Bir de pasaportları ile gelenler var. Bunlar ise Suriye'deki karışıklıktan dolayı göç edenler. Daha çok iş adamı hüviyetindeki bu kişiler ev tutuyorlar. Konuştuğumuzda hükümetin bombalama yapmadan önce bilgi verdiğini ancak ev ve iş yerlerinin zarar gördüğünü tedirgin bir hayat geçirdiklerini ifade ediyorlar.
ülkemizde Arap ülkelerinden gelen yüzbinlerce insan var. Bunlar kimi kayıtlı kimi kayıtsız. Mevcut konjonktürde bu kadar yoğun nüfus ve denetimsiz nüfus ülkemiz ekonomisini de güvenliğini de etkileyecektir. Hele önümüzdeki kış günlerini hesaba katarsak konunun vehameti daha da artmaktadır.
Mültecilere harcanan mali bütçe Türkiye'nin gücünü aşmıştır. Başka devletlerden destek de gelmemektedir. Sair yollarla Arap ülkelerinden gelen insanların parası bittiği zaman bu insanlar ne yapacaktır. Her iki grup için geçerli olan hazıra dağ bile dayanmaz gerçeğidir.
Kilis'te yaptığım incelemelerde ve yaptığım görüşmelerde Kilisliyi endişeli gördüm. Cephede olma psikolojisi içerisinde ki insanlar tedirginlik yaşıyorlar. AKP hükümetinin politikalarıyla huzur adası olan Kilis ve civarının geldiği nokta ortada. İnsanımız bir şokun sessizliğini yaşıyorlar.Çözümü sorduğumuzda tek tek parti başkanlarını masaya yatırıyorlar ve bu da olmaz bu da yapamaz diyorlar. Hatta bir CHP'li, ben sapına kadar CHP'liyim, ancak bu kadar çetrefilli sorunların içinden CHP de çıkamaz bu Kılıçtaroğlu'nun işi değil ifadesini kullanıyorlar.
Günümüzde bir fiili durum var. İnsanımız çözüm istiyor. Hem ekonomisinin rahatlamasını hem de terörün son bulmasını istiyorlar. İşte tam bu noktada bir tek Prof. Dr. Haydar Baş'ın sorunların üstesinden gelebileceğini ifade ediyorlar. BTP Genel Başkanı Sayın Baş'ın ekonomi modelinden insanlar haberdarlar. Bu modelin uygulaması olan "sosyal devlet milli devlet Projesi'ni duymuşlar. Sayın Baş'ın kimliği, mücadeleci yapısı, milletin birliği ve devletin bekası konusunda ki tavizsiz duruşu insanların takdirini topluyor.

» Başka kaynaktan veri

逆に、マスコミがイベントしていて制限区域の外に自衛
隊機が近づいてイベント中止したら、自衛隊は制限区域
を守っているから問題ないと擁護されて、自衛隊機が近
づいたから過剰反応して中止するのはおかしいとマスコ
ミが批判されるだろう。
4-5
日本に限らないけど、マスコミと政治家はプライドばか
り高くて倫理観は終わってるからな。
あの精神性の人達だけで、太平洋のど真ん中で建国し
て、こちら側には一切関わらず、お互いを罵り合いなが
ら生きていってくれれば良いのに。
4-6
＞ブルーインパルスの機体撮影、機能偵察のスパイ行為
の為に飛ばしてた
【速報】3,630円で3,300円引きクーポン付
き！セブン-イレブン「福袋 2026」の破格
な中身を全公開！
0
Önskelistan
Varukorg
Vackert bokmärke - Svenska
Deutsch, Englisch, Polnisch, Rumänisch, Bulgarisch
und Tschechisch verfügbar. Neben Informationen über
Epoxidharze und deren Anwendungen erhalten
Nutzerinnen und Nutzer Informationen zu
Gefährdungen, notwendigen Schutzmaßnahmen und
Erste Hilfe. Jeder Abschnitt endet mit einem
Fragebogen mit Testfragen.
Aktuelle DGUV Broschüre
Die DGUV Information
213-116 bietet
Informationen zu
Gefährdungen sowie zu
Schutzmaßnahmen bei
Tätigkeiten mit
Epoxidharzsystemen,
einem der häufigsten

Bugün seçim olsa ne olur dediğimde AKP'nin ciddi anlamda oy kaybedeceğini ifade ediyorlar. Ancak aynı kişiler seçim atmosferinde AKP'nin yeni bir toplum mühendisliği projesini devreye koyacağını ifade ediyorlar. Herkesin ortak kanaati AKP seçim başarısının temelinde hükümet olmanın nimetlerini kullanması ve halkın inanç başta olmak üzere hassasiyetlerini istismar etmesi.
Peki, bile bile halk nasıl böyle bir yanlışa kurban oluyor diye sorguladığımda vatandaşın
sürü psikolojisi ile hareket ettiği görülüyor. Bu iş için kadrolar oluşturulmuş ve basın yayın yoluyla ve hükümet imkânlarıyla sürekli canlı olarak tutuluyor. Adeta bir grup baskısı oluşturuluyor.
AKP'nin son seçimlerde aldığı oy ortalama %50. Yani iki kişiden birisi bu partiye oy vermiş. Gerçek bu, ancak etrafınızdaki insanlarla konuştuğunuzda verdikleri oyu saklama ihtiyacı duyuyorlar, niçin sürüden ayrılınca yaptıklarına kendileri de bir anlam veremiyorlar da ondan.
O halde bu hipnozdan milletin kendini kurtarması gerekir.
Yerelde seçimlerin konuşulduğu bu günlerde kulağımıza küpe yapmamız gereken karar verirken söze değil de öze bakmaları.